Moreover, Tobit regression was utilized to understand the sources of technical, allocative, and economic inefficiencies. The Tobit regression model revealed that the technical, allocative, and economic efficiencies were positively and statistically significantly influenced by personal, household, physical, and institutional factors such as education of the family head, agricultural credit facility, extension agent contact, and farming experience but significantly and negatively associated with age. The dummy variable for the Sahiwal region was statistically negative for allocative and economic efficiencies. Credit access at subsidized rates can also increase efficiency and this needs to be addressed both at the Government and farmer levels. Farm credit is meant for increased productivity and efficiency; however, the empirical finding in this study points otherwise. Hence, a thorough revisit is warranted to make this system focused, supervised, and target-oriented instead of just advancing loans and leaving it to the individual. Extension contacts are also positively associated with technical efficiency; therefore, the extension department may improve links with farmers and spread awareness about hybrid maize production. The findings also reveal that those farmers who have better access to the main or tarred roads and the main village market are technically more efficient than those who have no access or poor access to the main market and main road.

────────────────────

**Things to do:**
A: Answer these questions from the text on hybrid maize farm efficiency:
(i) Which factor was significantly and negatively associated with the efficiencies?
(ii) Which region's dummy variable was statistically negative for allocative and economic efficiencies?
(iii) Access to which two things is linked to greater technical efficiency?
B: Extend the text on hybrid maize farm efficiency, picking up after its final sentence.
The entries come from a separate source.

Saved data entries
────────────────────

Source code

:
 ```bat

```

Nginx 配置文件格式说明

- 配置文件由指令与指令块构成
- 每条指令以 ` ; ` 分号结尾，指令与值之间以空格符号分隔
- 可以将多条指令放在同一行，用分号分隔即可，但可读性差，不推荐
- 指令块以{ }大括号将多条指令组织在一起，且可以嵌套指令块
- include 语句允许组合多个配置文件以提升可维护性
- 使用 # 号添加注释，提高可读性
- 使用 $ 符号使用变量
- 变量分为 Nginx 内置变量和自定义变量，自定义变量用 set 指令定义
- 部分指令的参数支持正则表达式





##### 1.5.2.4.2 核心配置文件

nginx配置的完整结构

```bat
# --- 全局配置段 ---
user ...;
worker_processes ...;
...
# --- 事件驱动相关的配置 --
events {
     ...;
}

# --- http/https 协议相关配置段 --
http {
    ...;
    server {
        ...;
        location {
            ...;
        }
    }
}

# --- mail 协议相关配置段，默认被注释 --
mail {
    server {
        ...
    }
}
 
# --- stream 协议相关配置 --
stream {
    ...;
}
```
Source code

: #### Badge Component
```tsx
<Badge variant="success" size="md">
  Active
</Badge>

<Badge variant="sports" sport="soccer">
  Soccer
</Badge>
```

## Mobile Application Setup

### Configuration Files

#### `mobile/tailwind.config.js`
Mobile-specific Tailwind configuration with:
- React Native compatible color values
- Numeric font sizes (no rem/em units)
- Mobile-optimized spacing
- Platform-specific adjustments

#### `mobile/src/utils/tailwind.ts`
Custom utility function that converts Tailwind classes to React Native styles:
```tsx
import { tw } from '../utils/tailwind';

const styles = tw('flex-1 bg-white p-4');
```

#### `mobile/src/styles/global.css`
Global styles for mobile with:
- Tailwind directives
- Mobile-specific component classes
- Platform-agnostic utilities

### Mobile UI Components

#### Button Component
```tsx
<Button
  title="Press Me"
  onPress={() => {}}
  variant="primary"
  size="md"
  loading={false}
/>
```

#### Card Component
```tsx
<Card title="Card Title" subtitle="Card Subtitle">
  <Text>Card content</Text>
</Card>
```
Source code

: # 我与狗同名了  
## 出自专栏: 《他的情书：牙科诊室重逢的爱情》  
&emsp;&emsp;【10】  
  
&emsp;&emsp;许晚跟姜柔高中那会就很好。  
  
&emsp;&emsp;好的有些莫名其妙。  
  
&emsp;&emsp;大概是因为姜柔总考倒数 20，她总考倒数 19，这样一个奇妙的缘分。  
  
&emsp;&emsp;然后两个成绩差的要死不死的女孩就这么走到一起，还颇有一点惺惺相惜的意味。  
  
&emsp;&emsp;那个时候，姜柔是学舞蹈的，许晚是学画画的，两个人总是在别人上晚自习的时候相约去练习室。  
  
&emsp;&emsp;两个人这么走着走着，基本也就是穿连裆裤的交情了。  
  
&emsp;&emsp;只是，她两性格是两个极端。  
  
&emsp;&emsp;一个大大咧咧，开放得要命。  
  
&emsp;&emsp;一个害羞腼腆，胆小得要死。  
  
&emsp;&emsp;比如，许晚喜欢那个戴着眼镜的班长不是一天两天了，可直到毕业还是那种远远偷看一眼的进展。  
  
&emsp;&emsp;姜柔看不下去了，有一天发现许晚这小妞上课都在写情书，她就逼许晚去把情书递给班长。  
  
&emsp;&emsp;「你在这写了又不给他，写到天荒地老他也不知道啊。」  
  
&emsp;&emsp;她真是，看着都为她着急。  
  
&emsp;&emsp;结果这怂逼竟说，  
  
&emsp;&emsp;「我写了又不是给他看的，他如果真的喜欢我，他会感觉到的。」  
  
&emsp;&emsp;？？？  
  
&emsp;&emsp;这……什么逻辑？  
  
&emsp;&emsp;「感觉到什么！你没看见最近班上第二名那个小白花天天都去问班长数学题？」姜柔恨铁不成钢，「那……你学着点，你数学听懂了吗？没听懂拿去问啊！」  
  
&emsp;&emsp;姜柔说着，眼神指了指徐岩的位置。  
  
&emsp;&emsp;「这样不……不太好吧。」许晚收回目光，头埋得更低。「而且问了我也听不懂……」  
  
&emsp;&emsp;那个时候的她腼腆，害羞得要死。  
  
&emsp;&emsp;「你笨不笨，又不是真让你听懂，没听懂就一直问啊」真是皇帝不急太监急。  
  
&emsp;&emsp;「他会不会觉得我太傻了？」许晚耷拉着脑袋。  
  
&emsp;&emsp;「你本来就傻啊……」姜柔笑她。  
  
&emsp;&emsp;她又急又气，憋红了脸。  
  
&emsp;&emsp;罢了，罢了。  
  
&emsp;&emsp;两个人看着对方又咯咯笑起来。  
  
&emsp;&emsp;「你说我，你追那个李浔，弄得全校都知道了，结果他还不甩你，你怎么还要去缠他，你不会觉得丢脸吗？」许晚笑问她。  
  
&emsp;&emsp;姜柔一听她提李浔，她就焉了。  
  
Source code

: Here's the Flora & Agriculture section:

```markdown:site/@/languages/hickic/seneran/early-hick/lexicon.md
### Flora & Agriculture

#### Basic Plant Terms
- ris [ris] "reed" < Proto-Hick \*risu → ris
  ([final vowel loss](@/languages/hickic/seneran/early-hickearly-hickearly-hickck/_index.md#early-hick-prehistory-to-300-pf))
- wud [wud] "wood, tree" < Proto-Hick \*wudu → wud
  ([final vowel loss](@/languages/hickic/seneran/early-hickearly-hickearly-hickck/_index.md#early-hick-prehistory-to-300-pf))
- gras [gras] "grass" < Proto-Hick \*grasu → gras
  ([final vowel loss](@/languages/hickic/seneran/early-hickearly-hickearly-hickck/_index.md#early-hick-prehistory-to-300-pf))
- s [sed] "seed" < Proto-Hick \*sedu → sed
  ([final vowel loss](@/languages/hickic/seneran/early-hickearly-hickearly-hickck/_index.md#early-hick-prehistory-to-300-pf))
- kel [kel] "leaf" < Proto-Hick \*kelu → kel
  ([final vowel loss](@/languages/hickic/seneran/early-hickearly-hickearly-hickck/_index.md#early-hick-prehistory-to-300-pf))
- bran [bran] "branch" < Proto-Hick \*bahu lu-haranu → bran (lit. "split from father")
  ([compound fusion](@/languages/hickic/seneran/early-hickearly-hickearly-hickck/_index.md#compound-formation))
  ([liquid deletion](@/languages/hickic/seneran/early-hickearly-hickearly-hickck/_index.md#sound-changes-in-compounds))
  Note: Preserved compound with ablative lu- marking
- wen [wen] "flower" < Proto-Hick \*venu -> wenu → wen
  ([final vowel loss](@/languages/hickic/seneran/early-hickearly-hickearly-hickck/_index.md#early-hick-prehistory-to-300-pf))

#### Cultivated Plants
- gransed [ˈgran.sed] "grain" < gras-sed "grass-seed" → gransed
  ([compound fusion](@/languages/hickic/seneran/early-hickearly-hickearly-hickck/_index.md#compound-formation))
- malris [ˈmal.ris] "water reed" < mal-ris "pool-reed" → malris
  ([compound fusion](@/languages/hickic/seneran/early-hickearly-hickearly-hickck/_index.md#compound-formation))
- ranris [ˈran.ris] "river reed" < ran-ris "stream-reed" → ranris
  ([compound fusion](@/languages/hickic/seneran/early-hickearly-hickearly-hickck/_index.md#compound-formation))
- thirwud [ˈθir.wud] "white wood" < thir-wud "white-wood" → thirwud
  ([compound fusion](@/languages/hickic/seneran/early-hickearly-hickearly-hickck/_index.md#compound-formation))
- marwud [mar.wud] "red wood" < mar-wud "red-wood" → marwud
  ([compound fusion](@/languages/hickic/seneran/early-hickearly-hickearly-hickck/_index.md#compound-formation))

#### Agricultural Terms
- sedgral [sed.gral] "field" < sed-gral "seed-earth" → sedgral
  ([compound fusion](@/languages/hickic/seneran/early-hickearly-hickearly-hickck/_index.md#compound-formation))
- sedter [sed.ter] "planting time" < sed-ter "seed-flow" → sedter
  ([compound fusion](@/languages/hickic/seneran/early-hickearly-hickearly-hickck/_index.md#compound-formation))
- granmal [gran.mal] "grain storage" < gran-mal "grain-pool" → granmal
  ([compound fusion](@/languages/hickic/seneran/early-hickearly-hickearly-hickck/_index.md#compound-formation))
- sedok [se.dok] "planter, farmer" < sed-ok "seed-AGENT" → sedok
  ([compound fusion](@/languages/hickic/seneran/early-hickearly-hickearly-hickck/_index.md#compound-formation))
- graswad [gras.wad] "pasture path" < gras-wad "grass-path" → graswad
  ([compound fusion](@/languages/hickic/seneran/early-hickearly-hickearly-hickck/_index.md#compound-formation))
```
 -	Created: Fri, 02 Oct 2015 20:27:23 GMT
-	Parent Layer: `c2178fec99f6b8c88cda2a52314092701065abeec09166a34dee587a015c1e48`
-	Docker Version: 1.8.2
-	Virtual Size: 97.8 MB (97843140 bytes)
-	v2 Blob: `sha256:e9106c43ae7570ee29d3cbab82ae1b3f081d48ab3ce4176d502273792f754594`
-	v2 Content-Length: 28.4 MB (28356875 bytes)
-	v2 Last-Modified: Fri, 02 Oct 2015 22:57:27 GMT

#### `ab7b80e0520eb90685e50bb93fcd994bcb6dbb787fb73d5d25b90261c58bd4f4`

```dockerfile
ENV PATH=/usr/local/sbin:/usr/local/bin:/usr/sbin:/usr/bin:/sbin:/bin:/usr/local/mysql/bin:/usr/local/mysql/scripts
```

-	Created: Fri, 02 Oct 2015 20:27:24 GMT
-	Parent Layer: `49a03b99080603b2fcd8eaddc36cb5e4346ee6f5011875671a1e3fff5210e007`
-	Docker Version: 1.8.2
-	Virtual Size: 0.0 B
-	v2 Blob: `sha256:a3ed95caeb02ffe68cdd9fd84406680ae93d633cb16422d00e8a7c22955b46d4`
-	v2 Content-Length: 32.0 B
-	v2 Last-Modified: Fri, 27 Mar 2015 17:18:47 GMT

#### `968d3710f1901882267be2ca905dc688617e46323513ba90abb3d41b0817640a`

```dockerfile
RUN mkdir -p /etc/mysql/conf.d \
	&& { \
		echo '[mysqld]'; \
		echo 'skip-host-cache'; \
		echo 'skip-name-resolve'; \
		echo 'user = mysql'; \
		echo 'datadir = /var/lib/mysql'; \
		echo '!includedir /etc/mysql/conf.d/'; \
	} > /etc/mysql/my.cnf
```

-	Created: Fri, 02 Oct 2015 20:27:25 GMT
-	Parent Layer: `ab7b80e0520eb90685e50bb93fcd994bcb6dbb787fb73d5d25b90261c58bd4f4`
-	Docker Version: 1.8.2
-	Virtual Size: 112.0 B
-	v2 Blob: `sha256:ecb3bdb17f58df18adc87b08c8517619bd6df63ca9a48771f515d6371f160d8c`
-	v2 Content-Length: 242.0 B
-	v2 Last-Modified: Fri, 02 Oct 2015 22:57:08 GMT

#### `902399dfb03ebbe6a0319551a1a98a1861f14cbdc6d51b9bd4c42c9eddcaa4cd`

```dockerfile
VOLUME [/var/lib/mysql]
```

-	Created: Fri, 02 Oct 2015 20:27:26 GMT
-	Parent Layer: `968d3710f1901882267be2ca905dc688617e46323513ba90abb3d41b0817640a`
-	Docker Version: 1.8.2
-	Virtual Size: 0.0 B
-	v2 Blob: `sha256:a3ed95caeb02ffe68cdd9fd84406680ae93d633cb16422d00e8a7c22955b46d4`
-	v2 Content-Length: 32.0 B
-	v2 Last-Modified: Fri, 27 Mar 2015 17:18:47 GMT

────────────────────

**Exercise results:**
A:
(i) Age.
(ii) The Sahiwal region.
(iii) The main or tarred roads and the main village market.

B:
5. Policy Implications

The presented research findings have important policy implications for national maize production. To attain a conclusive understanding of hybrid maize farming efficiency and its determinants, the recommendation is to conduct comparative analyses across various provinces or regions in Pakistan. Such an analysis would offer a broader perspective, enabling the identification of regional variations in agricultural practices and levels of efficiencies. This comparative approach would identify the factors that influence hybrid maize farming outcomes in different geographical contexts and contribute to a more nuanced understanding of the subject. The government should upgrade the agricultural socialized service system to help farmers adopt new agricultural technologies in modern farming. Farmers should have easy access to quality hybrid maize seeds, fertilizers, pesticides, and other necessary inputs at reasonable prices. The government should conduct farm training programs on farmers’ fields to enhance farmers’ skills and knowledge about hybrid maize farming techniques, pest management, soil health, and conservation practices. Policymakers should also provide professional guidance for fertilization and pesticide application, aiming to avoid excessive use of fertilizers and pesticides and improve the efficiency of fertilizer and pesticide use. To improve the productivity and efficiency of maize farming, the government should focus on developing hybrid maize varieties—at local research stations—that are more resistant to the local climatic conditions, diseases, and pests.